BEGIN Extracted entries

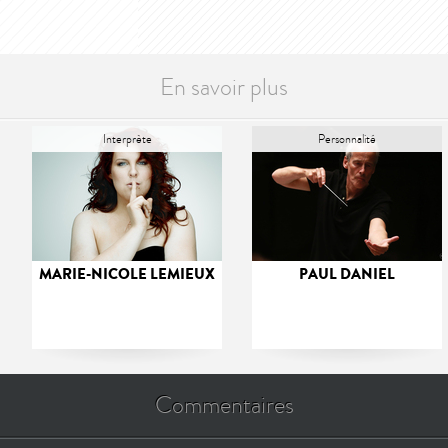
En savoir plus
Interprète
Personnalité
MARIE-NICOLE LEMIEUX
PAUL DANIEL
Commentaires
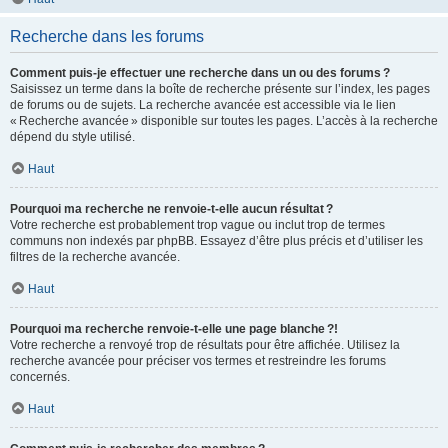
Recherche dans les forums
Comment puis-je effectuer une recherche dans un ou des forums ?
Saisissez un terme dans la boîte de recherche présente sur l’index, les pages
de forums ou de sujets. La recherche avancée est accessible via le lien
« Recherche avancée » disponible sur toutes les pages. L’accès à la recherche
dépend du style utilisé.
Haut
Pourquoi ma recherche ne renvoie-t-elle aucun résultat ?
Votre recherche est probablement trop vague ou inclut trop de termes
communs non indexés par phpBB. Essayez d’être plus précis et d’utiliser les
filtres de la recherche avancée.
Haut
Pourquoi ma recherche renvoie-t-elle une page blanche ?!
Votre recherche a renvoyé trop de résultats pour être affichée. Utilisez la
recherche avancée pour préciser vos termes et restreindre les forums
concernés.
Haut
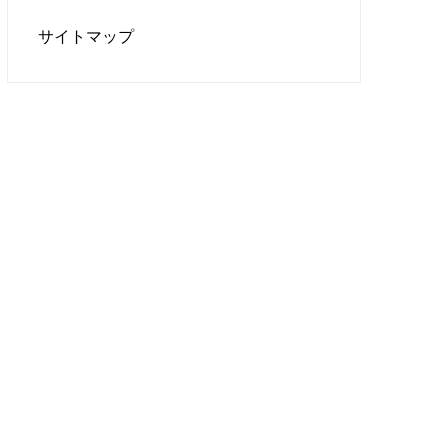
サイトマップ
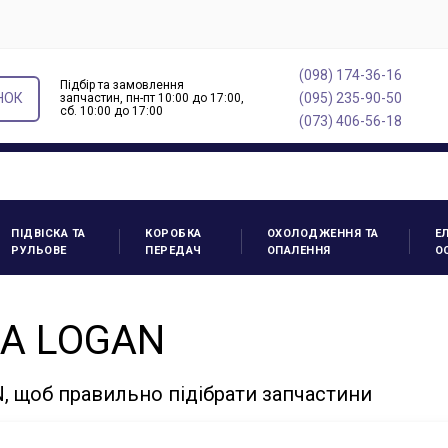
(098) 174-36-16
Підбір та замовлення
НОК
(095) 235-90-50
запчастин, пн-пт 10:00 до 17:00,
cб. 10:00 до 17:00
(073) 406-56-18
ПІДВІСКА ТА
КОРОБКА
ОХОЛОДЖЕННЯ ТА
Е
РУЛЬОВЕ
ПЕРЕДАЧ
ОПАЛЕННЯ
О
IA LOGAN
, щоб правильно підібрати запчастини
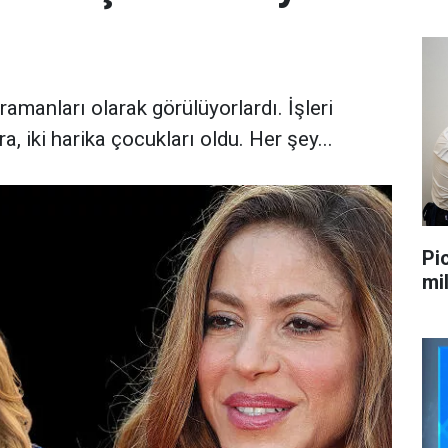
manları olarak görülüyorlardı. İşleri
a, iki harika çocukları oldu. Her şey...
Pi
mi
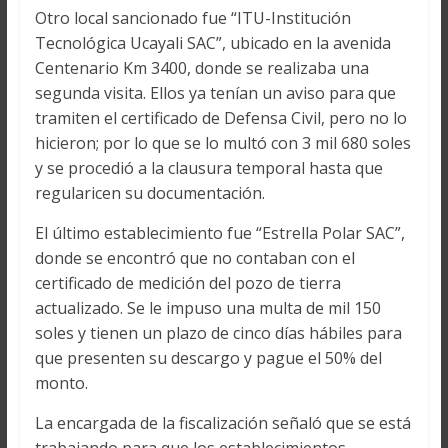
Otro local sancionado fue “ITU-Institución
Tecnológica Ucayali SAC”, ubicado en la avenida
Centenario Km 3400, donde se realizaba una
segunda visita. Ellos ya tenían un aviso para que
tramiten el certificado de Defensa Civil, pero no lo
hicieron; por lo que se lo multó con 3 mil 680 soles
y se procedió a la clausura temporal hasta que
regularicen su documentación.
El último establecimiento fue “Estrella Polar SAC”,
donde se encontró que no contaban con el
certificado de medición del pozo de tierra
actualizado. Se le impuso una multa de mil 150
soles y tienen un plazo de cinco días hábiles para
que presenten su descargo y pague el 50% del
monto.
La encargada de la fiscalización señaló que se está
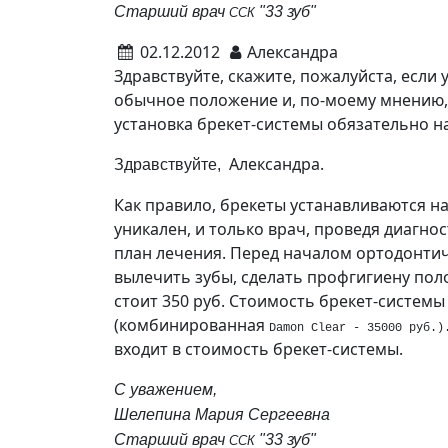
Старший врач
"33 зуб"
ССК
02.12.2012
Александра
Здравствуйте, скажите, пожалуйста, если 
обычное положение и, по-моему мнению, 
установка брекет-системы обязательно н
Александра.
Здравствуйте,
Как правило, брекеты устанавливаются н
уникален, и только врач, проведя диагно
план лечения. Перед началом ортодонтич
вылечить зубы, сделать профгигиену поло
стоит 350 руб. Стоимость брекет-систем
(комбинированная
Damon Clear - 35000 руб.
входит в стоимость брекет-системы.
С уважением,
Шелепина Мария Сергеевна
Старший врач
"33 зуб"
ССК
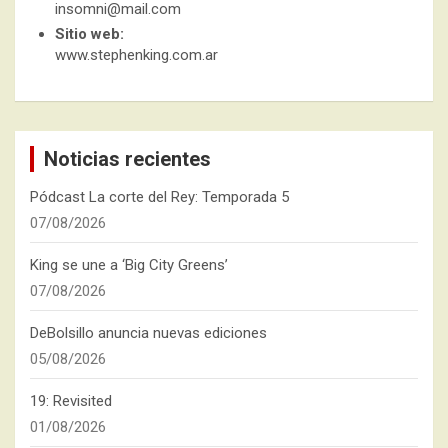
insomni@mail.com
Sitio web:
www.stephenking.com.ar
Noticias recientes
Pódcast La corte del Rey: Temporada 5
07/08/2026
King se une a ‘Big City Greens’
07/08/2026
DeBolsillo anuncia nuevas ediciones
05/08/2026
19: Revisited
01/08/2026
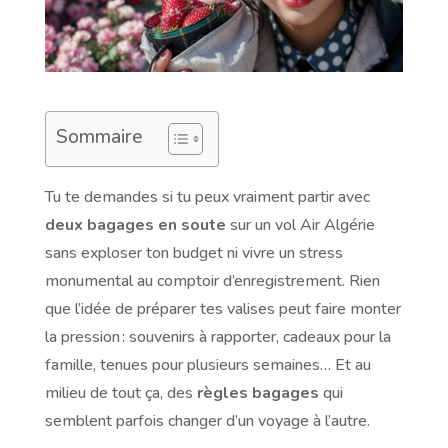
Sommaire
Tu te demandes si tu peux vraiment partir avec
deux bagages en soute
sur un vol Air Algérie
sans exploser ton budget ni vivre un stress
monumental au comptoir d’enregistrement. Rien
que l’idée de préparer tes valises peut faire monter
la pression : souvenirs à rapporter, cadeaux pour la
famille, tenues pour plusieurs semaines… Et au
milieu de tout ça, des
règles bagages
qui
semblent parfois changer d’un voyage à l’autre.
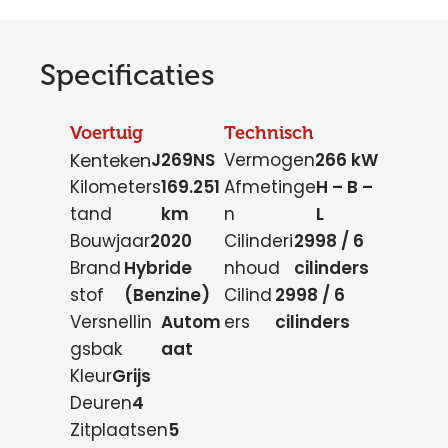
Specificaties
Voertuig
Technisch
Kenteken
J269NS
Vermogen
266 kW
Kilometers
169.251
Afmetinge
H – B –
tand
km
n
L
Bouwjaar
2020
Cilinderi
2998 / 6
Brand
Hybride
nhoud
cilinders
stof
(Benzine)
Cilind
2998 / 6
Versnellin
Autom
ers
cilinders
gsbak
aat
Kleur
Grijs
Deuren
4
Zitplaatsen
5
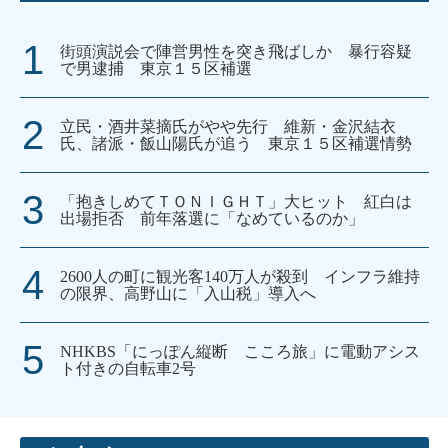
街頭演説会で陣営男性を突き飛ばしか 暴行容疑
で男逮捕 東京１５区補選
立民・酒井菜摘氏がやや先行 維新・金沢結衣
氏、諸派・飯山陽氏が追う 東京１５区補選情勢
「抱きしめてＴＯＮＩＧＨＴ」大ヒット 紅白は
出場拒否 前年落選に「なめているのか」
2600人の町に観光客140万人が殺到 インフラ維持
の限界、高野山に「入山税」導入へ
NHKBS「にっぽん縦断 こころ旅」に電動アシス
ト付きの自転車2号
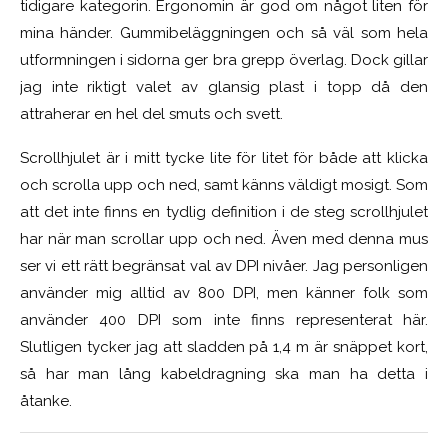
tidigare kategorin. Ergonomin är god om något liten för
mina händer. Gummibeläggningen och så väl som hela
utformningen i sidorna ger bra grepp överlag. Dock gillar
jag inte riktigt valet av glansig plast i topp då den
attraherar en hel del smuts och svett.
Scrollhjulet är i mitt tycke lite för litet för både att klicka
och scrolla upp och ned, samt känns väldigt mosigt. Som
att det inte finns en tydlig definition i de steg scrollhjulet
har när man scrollar upp och ned. Även med denna mus
ser vi ett rätt begränsat val av DPI nivåer. Jag personligen
använder mig alltid av 800 DPI, men känner folk som
använder 400 DPI som inte finns representerat här.
Slutligen tycker jag att sladden på 1,4 m är snäppet kort,
så har man lång kabeldragning ska man ha detta i
åtanke.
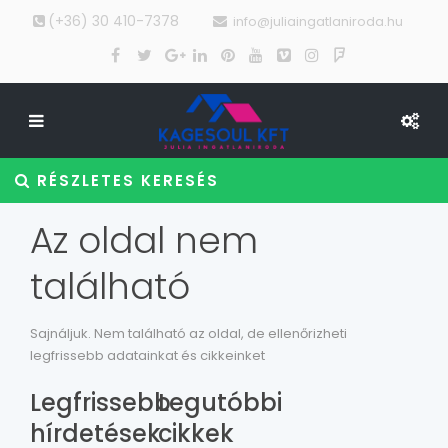
(+36) 30 410-7378
info@juliaingatlaniroda.hu
RÉSZLETES KERESÉS
Az oldal nem
található
Sajnáljuk. Nem található az oldal, de ellenőrizheti
legfrissebb adatainkat és cikkeinket
Legfrissebb
Legutóbbi
hírdetések
cikkek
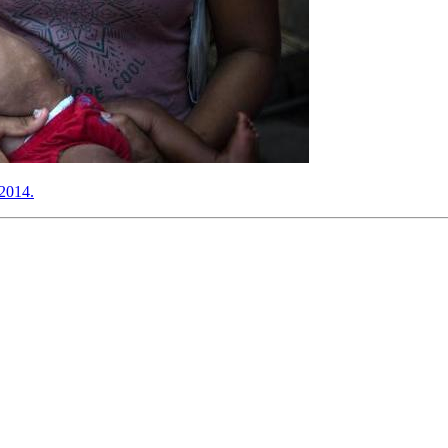
 2014.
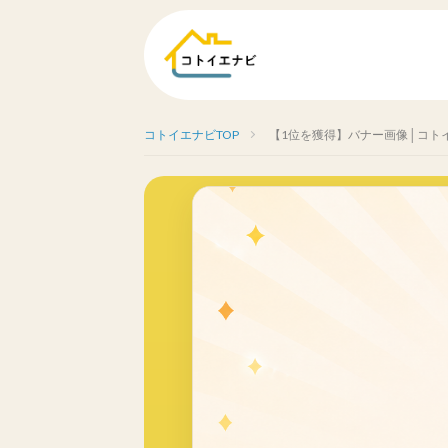
コトイエナビTOP
【1位を獲得】バナー画像│コト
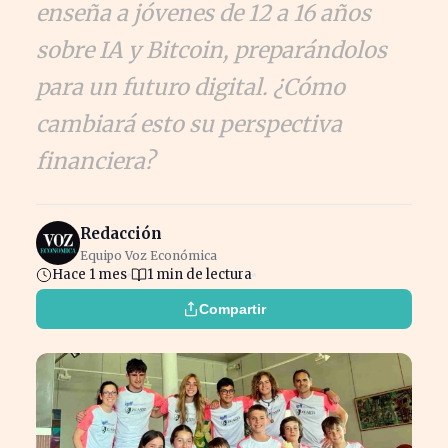
enseña a jóvenes de 12 a 16 años
sobre IA y Bitcoin, preparándolos
para un futuro digital. ¿Cómo
cambiará esto su perspectiva
financiera?
Redacción
Equipo Voz Económica
Hace 1 mes
1 min de lectura
Compartir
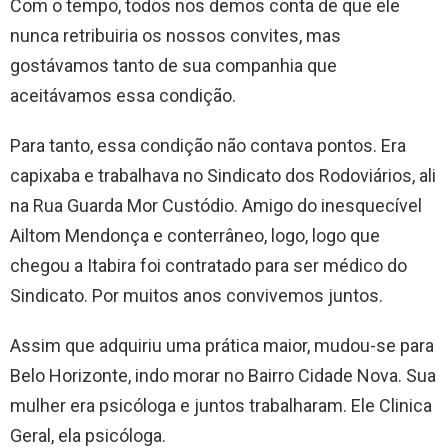
Com o tempo, todos nos demos conta de que ele
nunca retribuiria os nossos convites, mas
gostávamos tanto de sua companhia que
aceitávamos essa condição.
Para tanto, essa condição não contava pontos. Era
capixaba e trabalhava no Sindicato dos Rodoviários, ali
na Rua Guarda Mor Custódio. Amigo do inesquecível
Ailtom Mendonça e conterrâneo, logo, logo que
chegou a Itabira foi contratado para ser médico do
Sindicato. Por muitos anos convivemos juntos.
Assim que adquiriu uma prática maior, mudou-se para
Belo Horizonte, indo morar no Bairro Cidade Nova. Sua
mulher era psicóloga e juntos trabalharam. Ele Clinica
Geral, ela psicóloga.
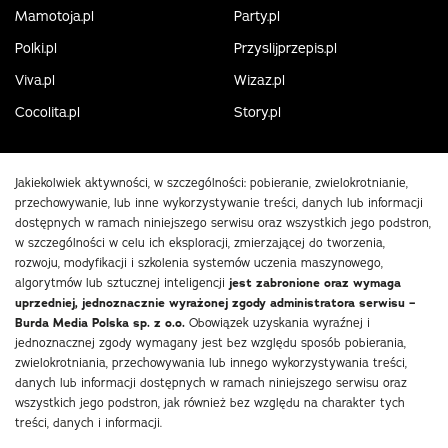
Mamotoja.pl
Party.pl
Polki.pl
Przyslijprzepis.pl
Viva.pl
Wizaz.pl
Cocolita.pl
Story.pl
Jakiekolwiek aktywności, w szczególności: pobieranie, zwielokrotnianie,
przechowywanie, lub inne wykorzystywanie treści, danych lub informacji
dostępnych w ramach niniejszego serwisu oraz wszystkich jego podstron,
w szczególności w celu ich eksploracji, zmierzającej do tworzenia,
rozwoju, modyfikacji i szkolenia systemów uczenia maszynowego,
algorytmów lub sztucznej inteligencji
jest zabronione oraz wymaga
uprzedniej, jednoznacznie wyrażonej zgody administratora serwisu –
Burda Media Polska sp. z o.o.
Obowiązek uzyskania wyraźnej i
jednoznacznej zgody wymagany jest bez względu sposób pobierania,
zwielokrotniania, przechowywania lub innego wykorzystywania treści,
danych lub informacji dostępnych w ramach niniejszego serwisu oraz
wszystkich jego podstron, jak również bez względu na charakter tych
treści, danych i informacji.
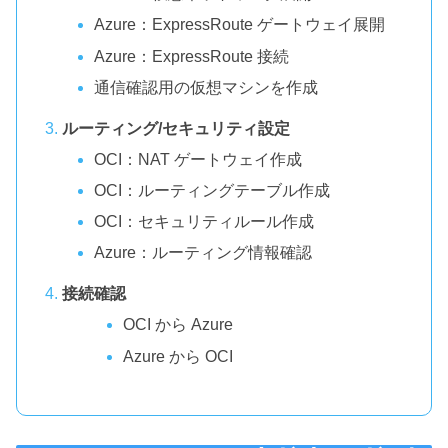
Azure：ExpressRoute ゲートウェイ展開
Azure：ExpressRoute 接続
通信確認用の仮想マシンを作成
ルーティング/セキュリティ設定
OCI：NAT ゲートウェイ作成
OCI：ルーティングテーブル作成
OCI：セキュリティルール作成
Azure：ルーティング情報確認
接続確認
OCI から Azure
Azure から OCI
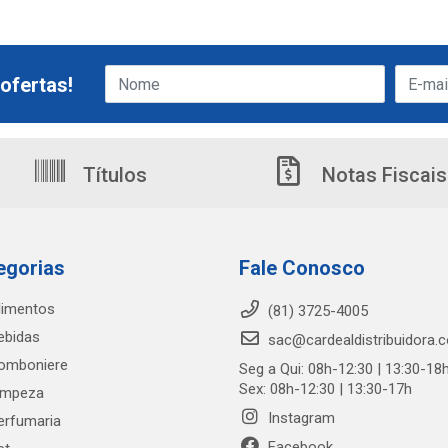
ofertas!
Títulos
Notas Fiscais
egorias
Fale Conosco
limentos
(81) 3725-4005
ebidas
sac@cardealdistribuidora.
omboniere
Seg a Qui: 08h-12:30 | 13:30-18
Sex: 08h-12:30 | 13:30-17h
impeza
Instagram
erfumaria
Facebook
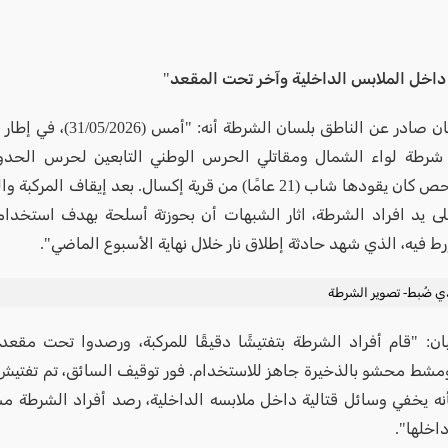
خل الملابس الداخلية وآخر تحت المقعد"
جاء في بيان صادر عن الناطق بلسان الش
 شرطة لواء الشمال ومقاتلي الحرس الوطني التابعين لحرس الحدو
مركبة للفحص كان يقودها شاب (21 عامًا) من قرية إكسال. بعد إيقاف الم
ى يد افراد الشرطة، اثار الشبهات أن بحوزتة أسلحة بهدف استخدام
ط فيه، الذي شهد حادثة إطلاق نار خلال نهاية الأسبوع الماضي".
ي ضُبط- تصوير الشرطة
ان: "قام أفراد الشرطة بتفتيشًا دقيقًا للمركبة، ورصدوا تحت مقع
ط محشو بالذخيرة جاهز للاستخدام. فور توقيف السائق، تم تفتيش
بأنه يخفي وسائل قتالية داخل ملابسه الداخلية، رصد أفراد الشرطة
داخلها".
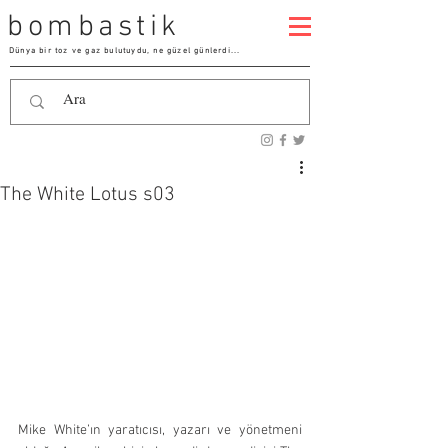
bombastik
Dünya bir toz ve gaz bulutuydu, ne güzel günlerdi...
The White Lotus s03
Mike White’ın yaratıcısı, yazarı ve yönetmeni 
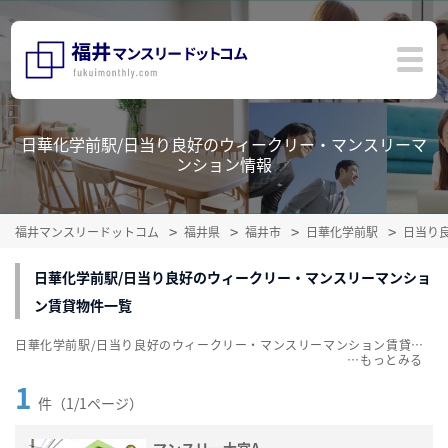
日華化学前駅/日当り良好のウィークリー・マンスリーマ
ンション情報
福井マンスリードットコム
福井県
福井市
日華化学前駅
日当り
日華化学前駅/日当り良好のウィークリー・マンスリーマンショ
ン賃貸物件一覧
日華化学前駅/日当り良好のウィークリー・マンスリーマンション賃貸物件一覧を掲載中。敷金・礼金無料、家具・家電付をご紹介。こだわり条件での絞込みも簡単！
…
1
件（1/1ページ）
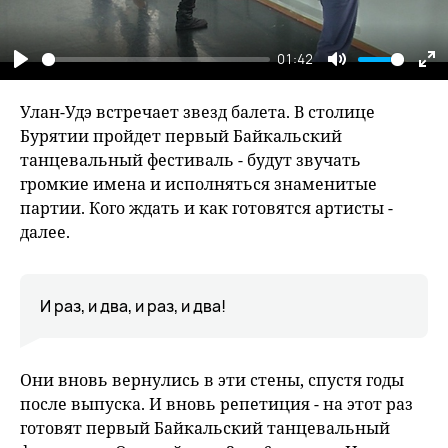
01:42
Play
Mute
En
fu
Улан-Удэ встречает звезд балета. В столице
Бурятии пройдет первый Байкальский
танцевальный фестиваль - будут звучать
громкие имена и исполняться знаменитые
партии. Кого ждать и как готовятся артисты -
далее.
И раз, и два, и раз, и два!
Они вновь вернулись в эти стены, спустя годы
после выпуска. И вновь репетиция - на этот раз
готовят первый Байкальский танцевальный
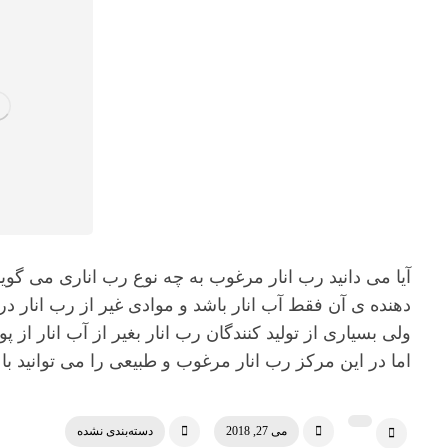
آیا می دانید رب انار مرغوب به چه نوع رب اناری می گ
دهنده ی آن فقط آب انار باشد و موادی غیر از رب انار در 
ولی بسیاری از تولید کنندگان رب انار بغیر از آب انار از 
اما در این مرکز رب انار مرغوب و طبیعی را می توانید با
می 27, 2018
دسته‌بندی نشده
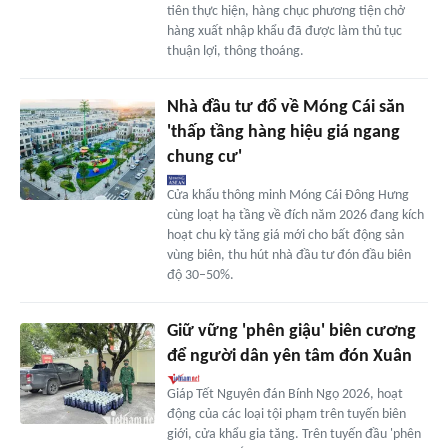
tiên thực hiện, hàng chục phương tiện chở
hàng xuất nhập khẩu đã được làm thủ tục
thuận lợi, thông thoáng.
Nhà đầu tư đổ về Móng Cái săn
'thấp tầng hàng hiệu giá ngang
chung cư'
Cửa khẩu thông minh Móng Cái Đông Hưng
cùng loạt hạ tầng về đích năm 2026 đang kích
hoạt chu kỳ tăng giá mới cho bất động sản
vùng biên, thu hút nhà đầu tư đón đầu biên
độ 30–50%.
Giữ vững 'phên giậu' biên cương
để người dân yên tâm đón Xuân
Giáp Tết Nguyên đán Bính Ngọ 2026, hoạt
động của các loại tội phạm trên tuyến biên
giới, cửa khẩu gia tăng. Trên tuyến đầu 'phên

END Extracted entries

Work out how many lines of the entries contain the word "oraz", and answer with that number alone.

### Result of the task
3